4. Os repórteres fotográficos não devem encenar o comportamento das personagens

fotografadas e das situações onde elas surgem ou interferir de algum modo no

ambiente dos acontecimentos. Todas as situações de pose têm que ser claramente

definidas num contexto específico (por exemplo: um perfil, uma reportagem para o

magazine centrada numa personagem e no ambiente onde vive, um conjunto de

retratos sobre personagens em foco).

Em Outubro de 1993, a "Time" retractava-se publicamente por causa de uma

reportagem publicada nas suas páginas sobre a prostituição infantil em Moscovo. As

respectivas imagens tinham sido encenadas, afinal, pelo repórter-fotográfico Alexei

Ostrovski. "Se, na altura, tivéssemos conhecimento desta situação, jamais as

publicaríamos. Pedimos desculpa pelo erro", escreveu a revista.

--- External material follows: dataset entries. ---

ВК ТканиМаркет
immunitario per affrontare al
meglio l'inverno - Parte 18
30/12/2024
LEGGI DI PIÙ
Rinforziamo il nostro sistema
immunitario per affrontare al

5. O diálogo dinâmico que deve existir entre fotos e texto não admite, porém,

contradições flagrantes entre ambos. A fotografia não se deve reduzir a um mero

efeito formalista nem deve ser utilizada apenas porque é original, embora desfasada

do sentido do texto.

6. Os enquadramentos originais das fotos deverão ser sempre respeitados, à excepção

dos casos em que isso for manifestamente inviável por razões de paginação. Por seu

lado, os repórteres fotográficos terão sempre em conta as realidades que condicionam

cada edição do PÚBLICO, respeitando a sua arquitectura gráfica e respondendo

positivamente aos critérios editoriais do jornal.

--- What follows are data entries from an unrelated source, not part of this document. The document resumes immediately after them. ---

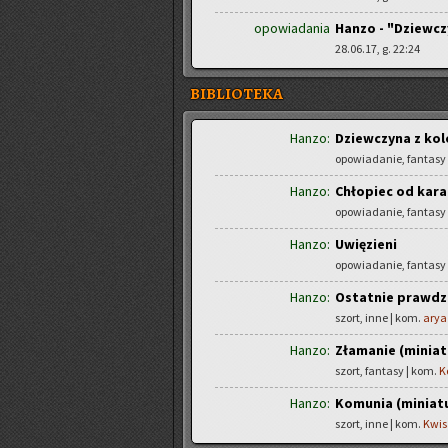
opowiadania
Hanzo - "Dziewcz
28.06.17, g. 22:24
BIBLIOTEKA
Hanzo:
Dziewczyna z ko
opowiadanie, fantasy
Hanzo:
Chłopiec od kar
opowiadanie, fantasy
Hanzo:
Uwięzieni
opowiadanie, fantasy
Hanzo:
Ostatnie prawdzi
szort, inne | kom.
arya
Hanzo:
Złamanie (miniat
szort, fantasy | kom.
K
Hanzo:
Komunia (miniat
szort, inne | kom.
Kwis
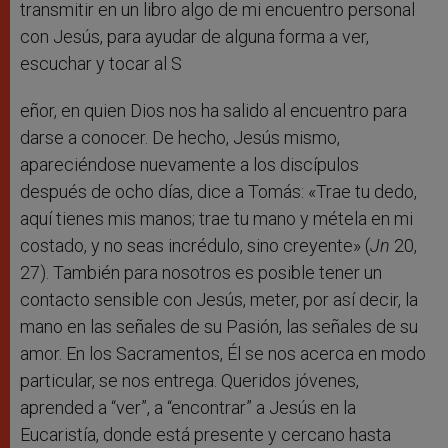
transmitir en un libro algo de mi encuentro personal
con Jesús, para ayudar de alguna forma a ver,
escuchar y tocar al S
eñor, en quien Dios nos ha salido al encuentro para
darse a conocer. De hecho, Jesús mismo,
apareciéndose nuevamente a los discípulos
después de ocho días, dice a Tomás: «Trae tu dedo,
aquí tienes mis manos; trae tu mano y métela en mi
costado, y no seas incrédulo, sino creyente» (
Jn
20,
27). También para nosotros es posible tener un
contacto sensible con Jesús, meter, por así decir, la
mano en las señales de su Pasión, las señales de su
amor. En los Sacramentos, Él se nos acerca en modo
particular, se nos entrega. Queridos jóvenes,
aprended a “ver”, a “encontrar” a Jesús en la
Eucaristía, donde está presente y cercano hasta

7. O PÚBLICO privilegia a dimensão informativa e dramática das fotografias, mas não

prescinde da sua utilização simbólica e de sinalização gráfica (como acontece nas capas

dos suplementos) ou puramente documental (por exemplo: grandes planos a uma

coluna para identificação de personagens, para atenuar a aridez do texto, ou ainda por

necessidade absoluta de preenchimento de espaço).